Quote exactly the lines from the one with "て、お困りごとやお悩みに適切なアドバイス" to the end of the data, both included; omit the pictures.

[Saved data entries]
◆ ◆ ◆ ◆ ◆ ◆ ◆

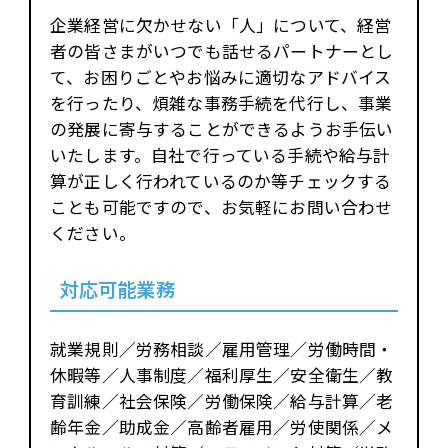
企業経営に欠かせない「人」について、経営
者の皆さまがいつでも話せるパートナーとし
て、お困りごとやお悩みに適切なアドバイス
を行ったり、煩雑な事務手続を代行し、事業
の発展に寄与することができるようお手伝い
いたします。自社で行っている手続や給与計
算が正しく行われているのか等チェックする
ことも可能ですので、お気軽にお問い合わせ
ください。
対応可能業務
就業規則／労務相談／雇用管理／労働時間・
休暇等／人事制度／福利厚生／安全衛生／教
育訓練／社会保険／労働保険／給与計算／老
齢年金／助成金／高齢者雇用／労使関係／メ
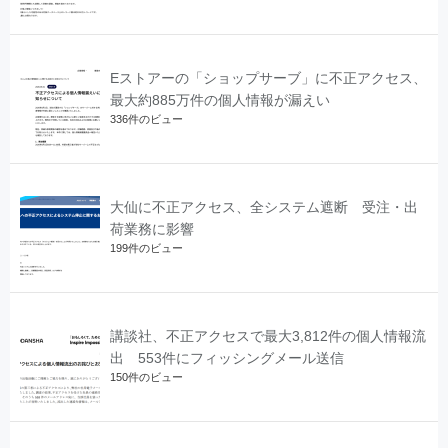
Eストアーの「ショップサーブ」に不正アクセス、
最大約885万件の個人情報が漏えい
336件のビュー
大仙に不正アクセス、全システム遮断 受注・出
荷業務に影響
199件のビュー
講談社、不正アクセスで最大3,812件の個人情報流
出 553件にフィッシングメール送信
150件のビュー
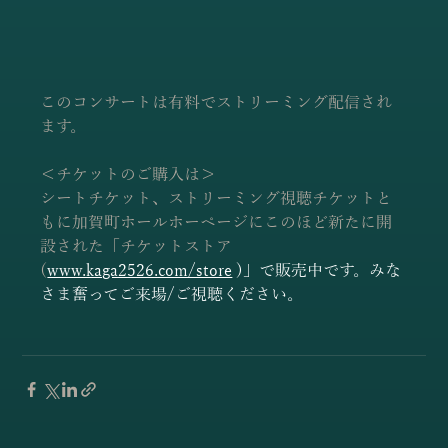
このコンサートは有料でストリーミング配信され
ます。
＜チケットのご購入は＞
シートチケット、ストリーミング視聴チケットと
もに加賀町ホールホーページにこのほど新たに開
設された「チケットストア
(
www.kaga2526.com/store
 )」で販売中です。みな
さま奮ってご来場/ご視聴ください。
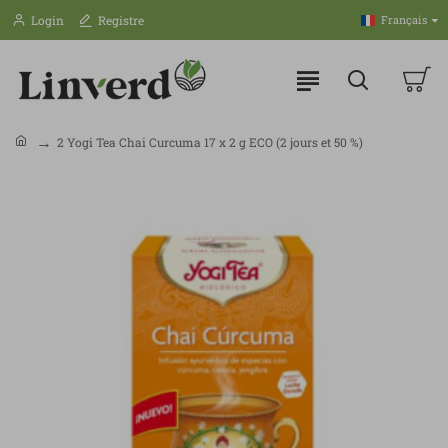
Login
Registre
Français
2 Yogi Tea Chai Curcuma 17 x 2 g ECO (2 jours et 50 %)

◆ ◆ ◆ ◆ ◆ ◆ ◆

ANSWER BELOW →
て、お困りごとやお悩みに適切なアドバイス
を行ったり、煩雑な事務手続を代行し、事業
の発展に寄与することができるようお手伝い
いたします。自社で行っている手続や給与計
算が正しく行われているのか等チェックする
ことも可能ですので、お気軽にお問い合わせ
ください。
対応可能業務
就業規則／労務相談／雇用管理／労働時間・
休暇等／人事制度／福利厚生／安全衛生／教
育訓練／社会保険／労働保険／給与計算／老
齢年金／助成金／高齢者雇用／労使関係／メ
Eストアーの「ショップサーブ」に不正アクセス、
最大約885万件の個人情報が漏えい
336件のビュー
大仙に不正アクセス、全システム遮断 受注・出
荷業務に影響
199件のビュー
講談社、不正アクセスで最大3,812件の個人情報流
出 553件にフィッシングメール送信
150件のビュー
このコンサートは有料でストリーミング配信され
ます。
＜チケットのご購入は＞
シートチケット、ストリーミング視聴チケットと
もに加賀町ホールホーページにこのほど新たに開
設された「チケットストア
(
www.kaga2526.com/store
 )」で販売中です。みな
さま奮ってご来場/ご視聴ください。
Login
Registre
Français
2 Yogi Tea Chai Curcuma 17 x 2 g ECO (2 jours et 50 %)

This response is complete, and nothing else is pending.